EXERCISE OBJECTIVE | Make an exact copy of the records below, leaving every image out.

RECORDED DATA |
----

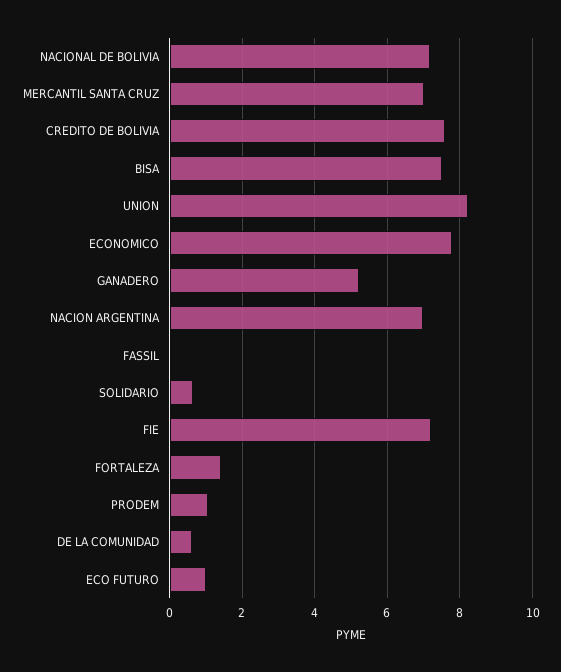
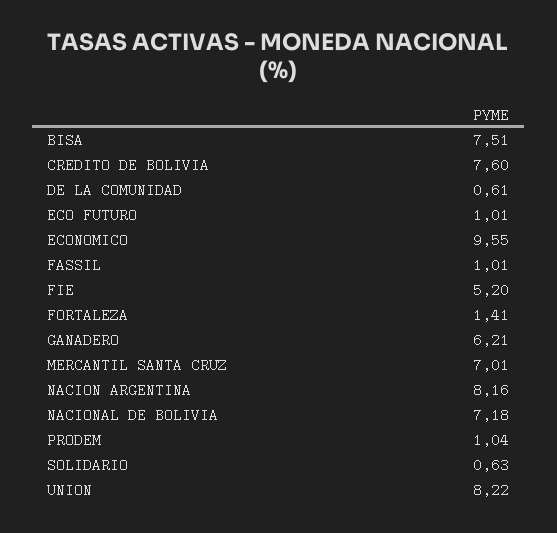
  {
    "NACIONAL DE BOLIVIA": 7.18,
    "MERCANTIL SANTA CRUZ": 7.01,
    "CREDITO DE BOLIVIA": 7.6,
    "BISA": 7.51,
    "UNION": 8.22,
-   "ECONOMICO": 7.8,
+   "ECONOMICO": 9.55,
-   "GANADERO": 5.2,
+   "GANADERO": 6.21,
-   "NACION ARGENTINA": 7,
+   "NACION ARGENTINA": 8.16,
-   "FASSIL": 0,
+   "FASSIL": 1.01,
    "SOLIDARIO": 0.63,
-   "FIE": 7.2,
+   "FIE": 5.2,
    "FORTALEZA": 1.41,
    "PRODEM": 1.04,
    "DE LA COMUNIDAD": 0.61,
    "ECO FUTURO": 1.01
  }

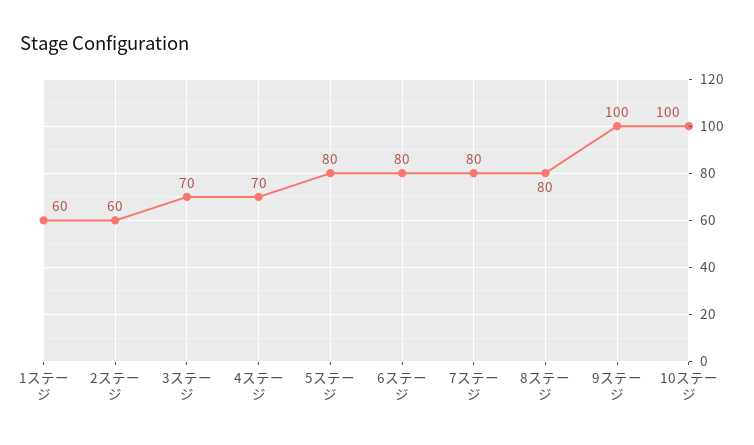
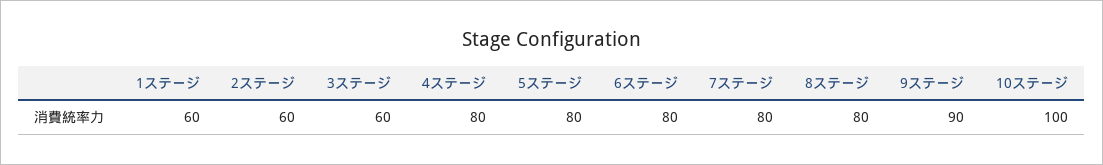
  {
    "1ステージ": 60,
    "2ステージ": 60,
-   "3ステージ": 70,
+   "3ステージ": 60,
-   "4ステージ": 70,
+   "4ステージ": 80,
    "5ステージ": 80,
    "6ステージ": 80,
    "7ステージ": 80,
    "8ステージ": 80,
-   "9ステージ": 100,
+   "9ステージ": 90,
    "10ステージ": 100
  }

----

OUTPUT FOR THIS TASK |
  {
    "NACIONAL DE BOLIVIA": 7.18,
    "MERCANTIL SANTA CRUZ": 7.01,
    "CREDITO DE BOLIVIA": 7.6,
    "BISA": 7.51,
    "UNION": 8.22,
-   "ECONOMICO": 7.8,
+   "ECONOMICO": 9.55,
-   "GANADERO": 5.2,
+   "GANADERO": 6.21,
-   "NACION ARGENTINA": 7,
+   "NACION ARGENTINA": 8.16,
-   "FASSIL": 0,
+   "FASSIL": 1.01,
    "SOLIDARIO": 0.63,
-   "FIE": 7.2,
+   "FIE": 5.2,
    "FORTALEZA": 1.41,
    "PRODEM": 1.04,
    "DE LA COMUNIDAD": 0.61,
    "ECO FUTURO": 1.01
  }

  {
    "1ステージ": 60,
    "2ステージ": 60,
-   "3ステージ": 70,
+   "3ステージ": 60,
-   "4ステージ": 70,
+   "4ステージ": 80,
    "5ステージ": 80,
    "6ステージ": 80,
    "7ステージ": 80,
    "8ステージ": 80,
-   "9ステージ": 100,
+   "9ステージ": 90,
    "10ステージ": 100
  }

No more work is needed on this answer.